Parce qu'elle est privative de liberté, la prison a également pour effet d'anémier la capacité du détenu à se
prendre en charge. Préparer la sortie, c'est avant tout, réapprendre les gestes de l'autonomie et donc lutter contre la récidive. Comme l'a signalé
Jean-Luc Warsmann dans son rapport précité, « la sortie de prison, quelle que soit la durée de la
peine purgée, est un moment difficile à vivre. La personne libérée sans préparation ni accompagnement risque de se retrouver à nouveau dans un environnement familial ou social néfaste, voire
criminogène, ou bien au contraire dans un isolement total, alors qu'elle aurait besoin de soutien pour se réadapter à la vie libre. Tout ceci peut l'amener à la récidive ».

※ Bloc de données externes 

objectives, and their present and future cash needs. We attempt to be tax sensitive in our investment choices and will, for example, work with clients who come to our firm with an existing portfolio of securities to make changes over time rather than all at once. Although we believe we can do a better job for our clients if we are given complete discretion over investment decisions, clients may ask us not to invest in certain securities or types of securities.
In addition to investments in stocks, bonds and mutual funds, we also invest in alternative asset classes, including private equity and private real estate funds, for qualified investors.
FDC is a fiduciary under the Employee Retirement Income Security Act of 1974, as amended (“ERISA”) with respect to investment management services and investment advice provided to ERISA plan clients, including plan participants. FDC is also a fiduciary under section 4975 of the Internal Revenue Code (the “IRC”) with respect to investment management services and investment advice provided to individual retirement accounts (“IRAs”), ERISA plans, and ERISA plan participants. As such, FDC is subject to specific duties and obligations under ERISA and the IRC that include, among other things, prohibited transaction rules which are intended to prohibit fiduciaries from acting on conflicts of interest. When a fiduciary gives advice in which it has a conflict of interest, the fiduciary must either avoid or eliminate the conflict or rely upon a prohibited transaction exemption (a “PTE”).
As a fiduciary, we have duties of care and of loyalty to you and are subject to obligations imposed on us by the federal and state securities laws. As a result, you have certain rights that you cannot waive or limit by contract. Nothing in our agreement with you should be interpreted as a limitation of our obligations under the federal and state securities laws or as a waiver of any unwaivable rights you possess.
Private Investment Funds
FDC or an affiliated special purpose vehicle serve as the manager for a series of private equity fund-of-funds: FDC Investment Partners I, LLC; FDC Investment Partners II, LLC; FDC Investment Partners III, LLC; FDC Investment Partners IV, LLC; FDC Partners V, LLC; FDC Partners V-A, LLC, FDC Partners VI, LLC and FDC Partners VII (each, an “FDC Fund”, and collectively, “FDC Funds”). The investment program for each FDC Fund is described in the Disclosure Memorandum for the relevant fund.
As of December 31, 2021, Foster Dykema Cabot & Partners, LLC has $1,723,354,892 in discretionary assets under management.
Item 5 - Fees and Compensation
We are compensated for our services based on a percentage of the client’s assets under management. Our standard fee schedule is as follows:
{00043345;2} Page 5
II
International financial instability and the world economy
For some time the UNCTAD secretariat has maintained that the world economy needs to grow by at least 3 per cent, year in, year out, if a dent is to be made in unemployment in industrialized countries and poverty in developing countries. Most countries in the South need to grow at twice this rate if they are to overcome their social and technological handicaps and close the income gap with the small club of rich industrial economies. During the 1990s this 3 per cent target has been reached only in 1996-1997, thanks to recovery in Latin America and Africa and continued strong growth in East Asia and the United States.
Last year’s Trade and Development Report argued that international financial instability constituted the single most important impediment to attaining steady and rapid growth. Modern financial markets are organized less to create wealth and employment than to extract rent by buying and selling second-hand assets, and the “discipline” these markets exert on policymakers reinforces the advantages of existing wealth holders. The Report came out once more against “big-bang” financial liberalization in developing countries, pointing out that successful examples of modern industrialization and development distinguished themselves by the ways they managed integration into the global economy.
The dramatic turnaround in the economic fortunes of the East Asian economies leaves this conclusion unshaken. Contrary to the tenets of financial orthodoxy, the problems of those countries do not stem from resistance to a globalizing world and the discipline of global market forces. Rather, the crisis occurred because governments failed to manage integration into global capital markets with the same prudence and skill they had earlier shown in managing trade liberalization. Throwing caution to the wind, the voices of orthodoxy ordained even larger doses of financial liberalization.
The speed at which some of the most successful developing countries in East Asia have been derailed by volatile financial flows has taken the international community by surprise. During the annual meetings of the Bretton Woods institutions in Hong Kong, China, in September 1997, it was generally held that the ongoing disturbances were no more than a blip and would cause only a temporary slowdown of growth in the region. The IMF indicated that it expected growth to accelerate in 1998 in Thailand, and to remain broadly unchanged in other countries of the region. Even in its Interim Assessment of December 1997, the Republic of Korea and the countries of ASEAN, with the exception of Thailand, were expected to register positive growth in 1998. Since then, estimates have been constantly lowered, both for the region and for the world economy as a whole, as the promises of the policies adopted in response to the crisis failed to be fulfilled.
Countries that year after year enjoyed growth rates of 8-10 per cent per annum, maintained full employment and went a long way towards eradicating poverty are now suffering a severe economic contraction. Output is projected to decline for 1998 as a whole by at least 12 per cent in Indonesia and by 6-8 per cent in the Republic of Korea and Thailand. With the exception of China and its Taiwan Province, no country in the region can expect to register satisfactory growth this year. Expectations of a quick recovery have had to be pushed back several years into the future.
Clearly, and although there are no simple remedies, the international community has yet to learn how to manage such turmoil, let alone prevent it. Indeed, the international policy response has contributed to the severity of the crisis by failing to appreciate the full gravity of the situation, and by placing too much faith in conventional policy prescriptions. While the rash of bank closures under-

L’on constate généralement que la sortie de prison des délinquants ayant purgé leur peine n’est pas
toujours suivie.
A l’issue de l’étude de l’emprisonnement comme principal mode de traitement de la
récidive, une insatisfaction subsiste dans notre esprit. L’on se demande s’il constitue la meilleure façon de faire face à la récidive qui pratiquement met à nue les failles des politiques
criminelles mises en place par les Etats. L’on est même tenté de convenir avec Serges Portelli que c’est une politique irresponsable et dangereuse
que de laisser croire aux citoyens que la criminalité pourrait se dissoudre dans plus de prisons . Par ailleurs, le recours-réflexe à l’incarcération pour juguler les désordres urbains est
un remède qui, dans bien des cas, ne fait qu’aggraver le mal qu’il est censé guérir. Institution basée sur la force et opérante, la prison est un creuset de violences et d’humiliations
quotidiennes, un vecteur de désaffiliation familiale, de méfiance civique et d’aliénation individuelle.
Et, pour beaucoup de détenus marginalement impliqués dans des activités illicites,
c’est une école de formation, voire de « professionnalisation », aux carrières criminelles. Pour d’autres, et ce n’est guère mieux, l’enfermement est un gouffre sans fond, un enfer
hallucinatoire qui prolonge la logique de destruction sociale qu’ils ont connue à l’extérieur en la redoublant d’un broyage personnel. L’histoire pénale montre, en outre, qu’à aucun moment et
dans aucune société la prison n’a su accomplir la mission de redressement et de réintégration sociale qui est censée être la sienne dans une optique de réduction de la récidive.
En plus, le récidiviste n’est pas un
monstre et il ne sert à rien de le diaboliser. Il faut plutôt faire appel aux autres formes de traitement également efficaces et nécessaires à sa réinsertion.